Prende il via la terza edizione di “Città Come Cultura” (CCC), un progetto di Maxxi – Museo nazionale delle arti del XXI secolo promosso e sostenuto dalla Direzione generale creatività contemporanea del Mibact sulla relazione fra le città e la cultura. Un’iniziativa che si compone di una serie di eventi, in presenza e online, che si svolgeranno dal 18 settembre, con il primo appuntamento a Bologna, al mese di febbraio 2021, quando si terrà l’evento di chiusura nella nuova sede di Maxxi L’Aquila. Un’edizione itinerante che coinvolgerà tutto il territorio nazionale e che vede la partecipazione di Ordine degli Architetti di Bologna, Comune di Taranto, Fondazione Promo PA, Comitato per Parma 2020, Triennale Milano e Maxxi – Museo nazionale delle arti del XXI secolo di Roma. Per il 2020 si è scelto un tema che rimanda alle forme di linguaggio e dei temi più immediati, legati sia all’emergenza della crisi sanitaria, sia alle nuove modalità di socialità sviluppatesi durante il periodo di lockdown, che hanno portato gli individui a scoprire possibilità e limiti delle relazioni gestite attraverso tecnologie sempre più avanzate. Con uno sguardo rivolto anche al futuro, negli appuntamenti di “Città Come Cultura” saranno previsti momenti di formazione, scambio e progettualità che coinvolgeranno giovani, creativi e professionisti della cultura i quali, ciascuno secondo il proprio ruolo, sono protagonisti attivi della realizzazione di processi culturali su scala urbana e territoriale.

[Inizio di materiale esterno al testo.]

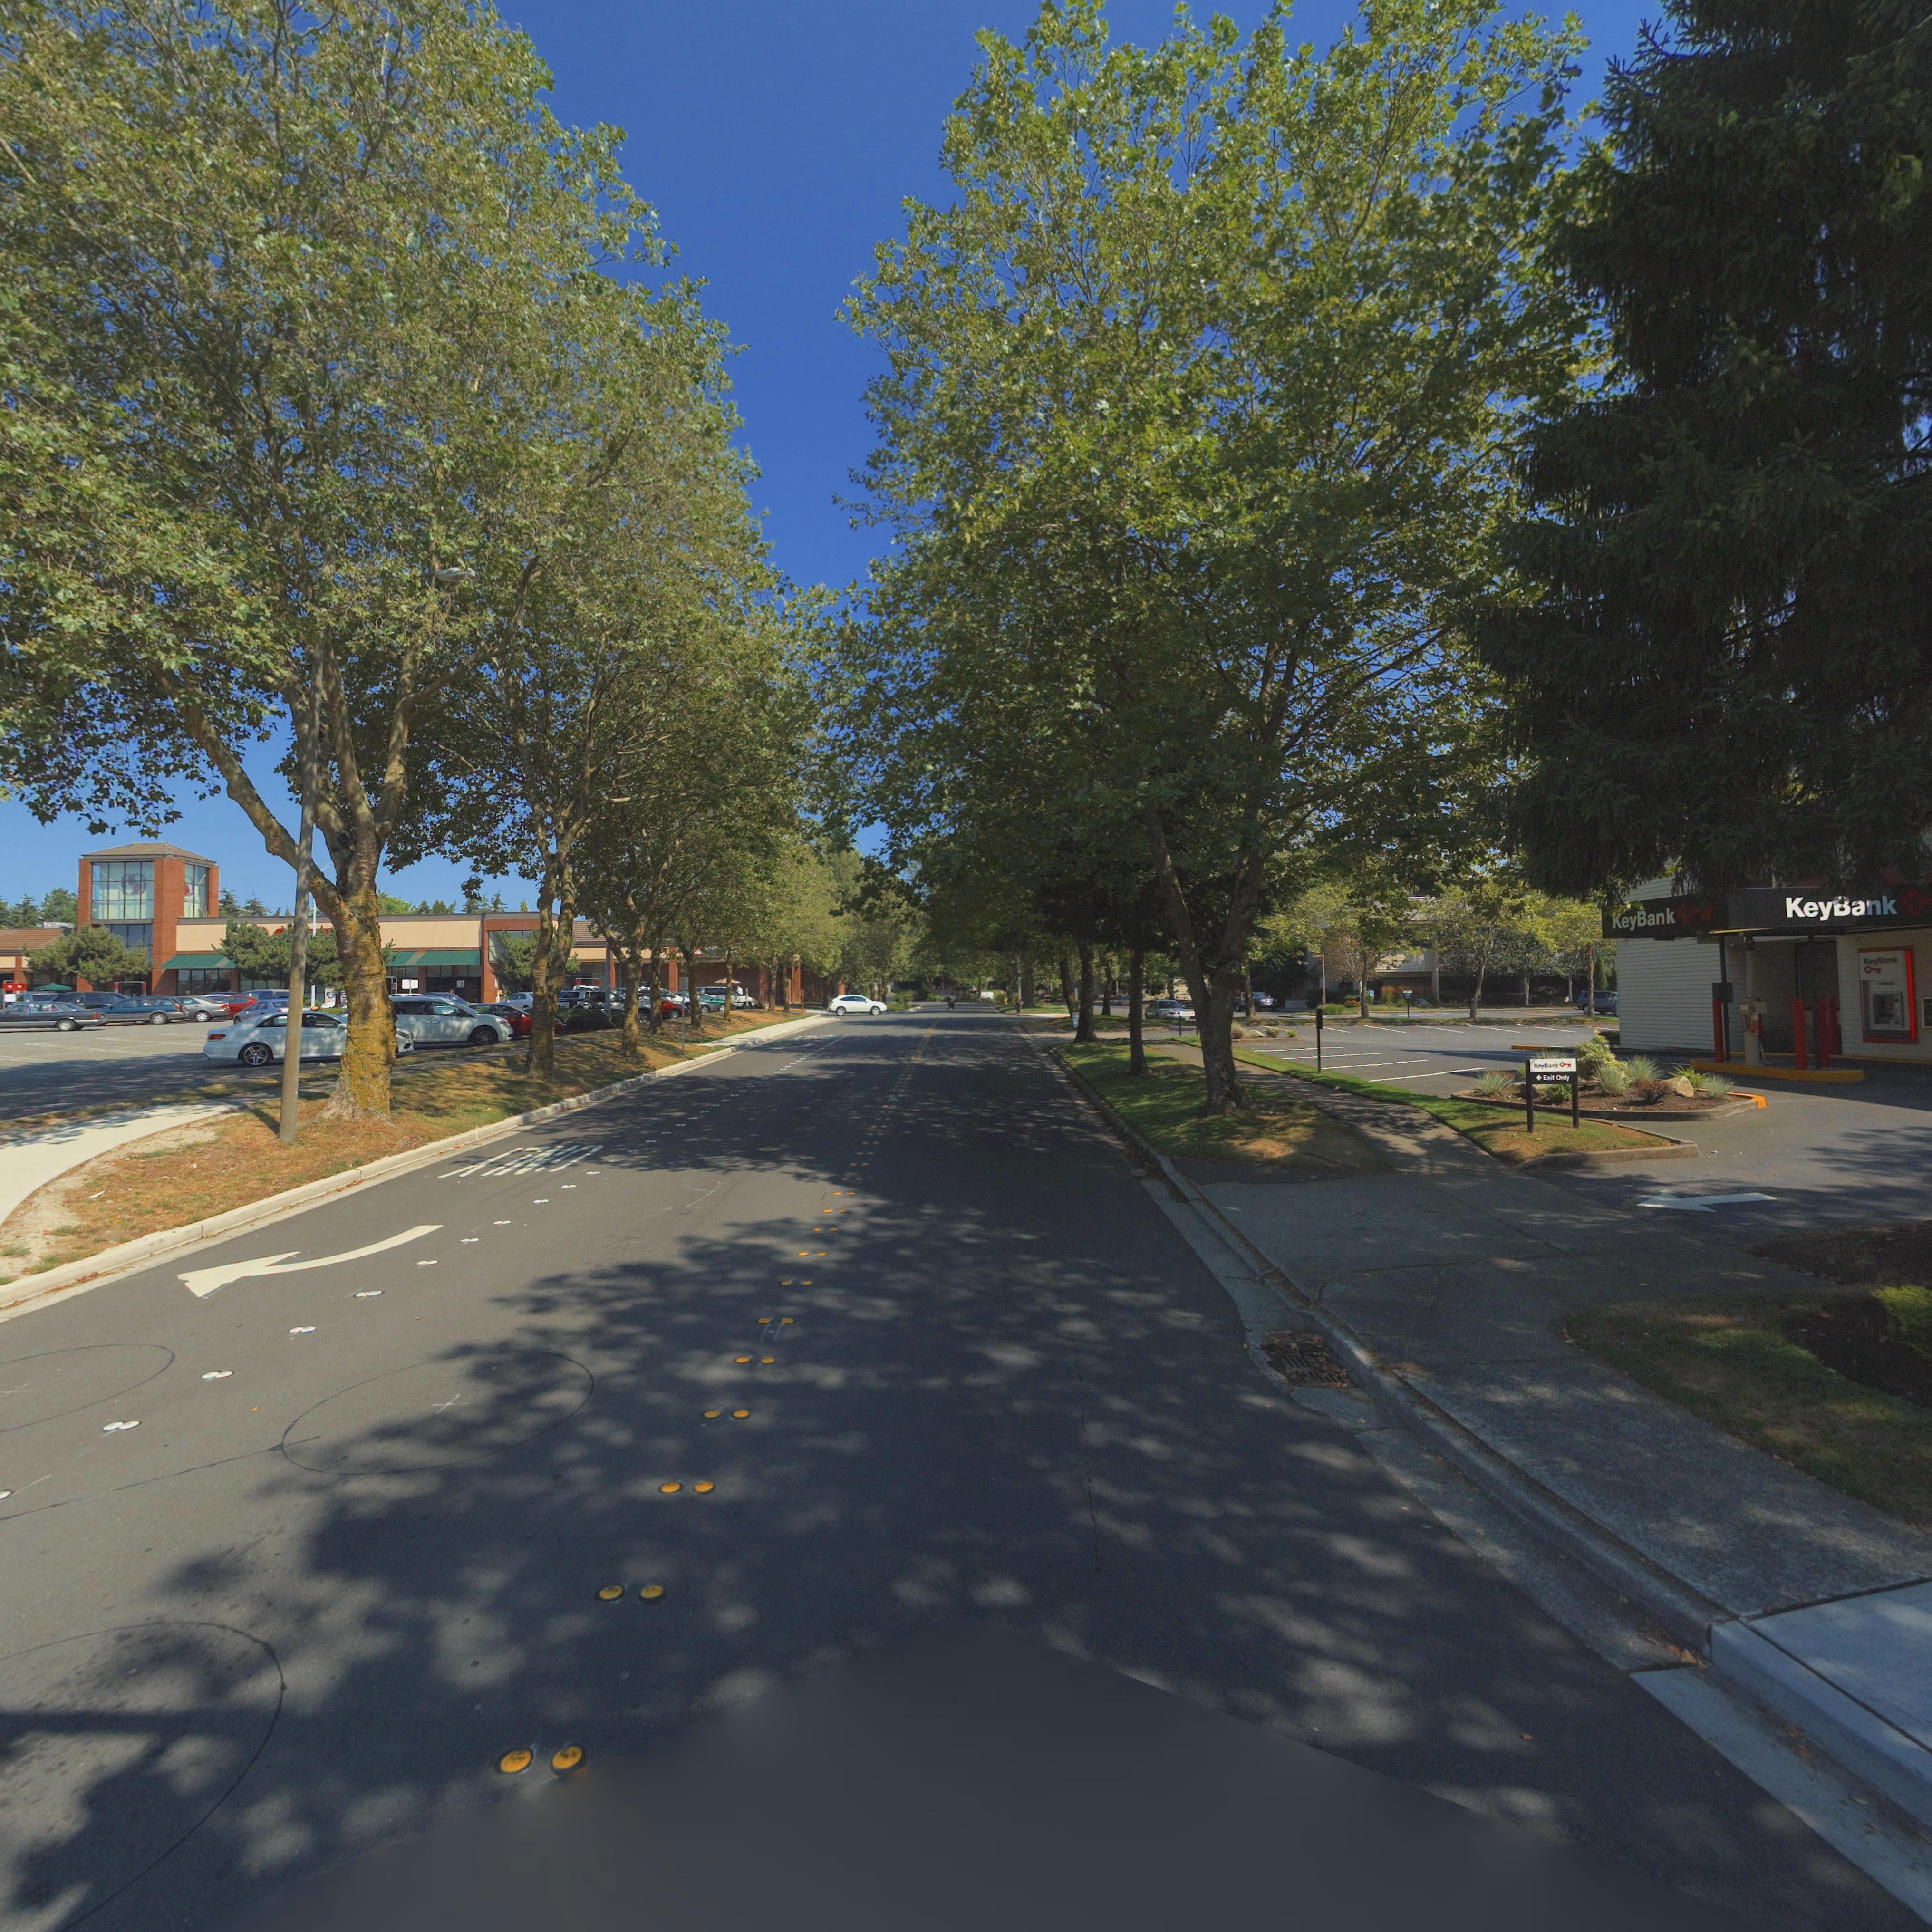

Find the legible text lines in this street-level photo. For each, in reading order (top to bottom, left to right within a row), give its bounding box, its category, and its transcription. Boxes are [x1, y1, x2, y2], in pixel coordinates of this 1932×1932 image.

[1612, 908, 1676, 930] BusinessName: *eyBank
[1863, 956, 1898, 966] BusinessName: KeyBank
[1534, 1063, 1558, 1068] None: KeyBank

“Città Come Cultura” vuole quindi presentarsi come una rete “pensante”, con numerosi momenti di confronto durante i quali si indagheranno, tra gli altri, i temi legati ai nuovi metabolismi urbani, problematiche derivanti dai cambiamenti climatici, esperimenti di resilienze metropolitane e disuguaglianze sociali. Al centro del dibattito anche i linguaggi contemporanei sempre più inclusivi e condivisi dai cittadini, con un confronto aperto che vuole mettere a fuoco il rapporto tra cultura e territori e fra la conoscenza e gli spazi pubblici. “La cultura è uno strumento di sviluppo e rigenerazione delle città e dei territori - spiega Margherita Guccione, direttore generale Dgcc del Mibact -. La cultura restituisce valore alle comunità e al ruolo sociale che le istituzioni e le iniziative possono rivestire, oltre a sviluppare consapevolezza sulla sostenibilità urbana e sul valore del progetto per favorire la crescita della domanda di qualità. Altro aspetto importante  è costituito dalla rete di istituzioni e amministrazioni che hanno aderito al progetto. Realtà e contesti differenti che promuoveranno progetti, laboratori e momenti di confronto sui temi emergenti anche nell’ottica di ripartenza del Paese nel post Covid-19”. “Città Come Cultura” giunge quest’anno alla sua terza edizione, dopo la prima del 2016, durante la quale sono state approfondite le dinamiche che portano alcune iniziative culturali ad attivare trasformazioni a scala urbana, e la seconda, incentrata sul ruolo di istituzioni e musei nelle città. Diversamente dagli anni scorsi, quest’anno farà tappa in alcune città: Bologna, Taranto, Lucca, Parma, Milano, L’Aquila e si concluderà nella nuova sede di Maxxi L’Aquila, a febbraio 2021.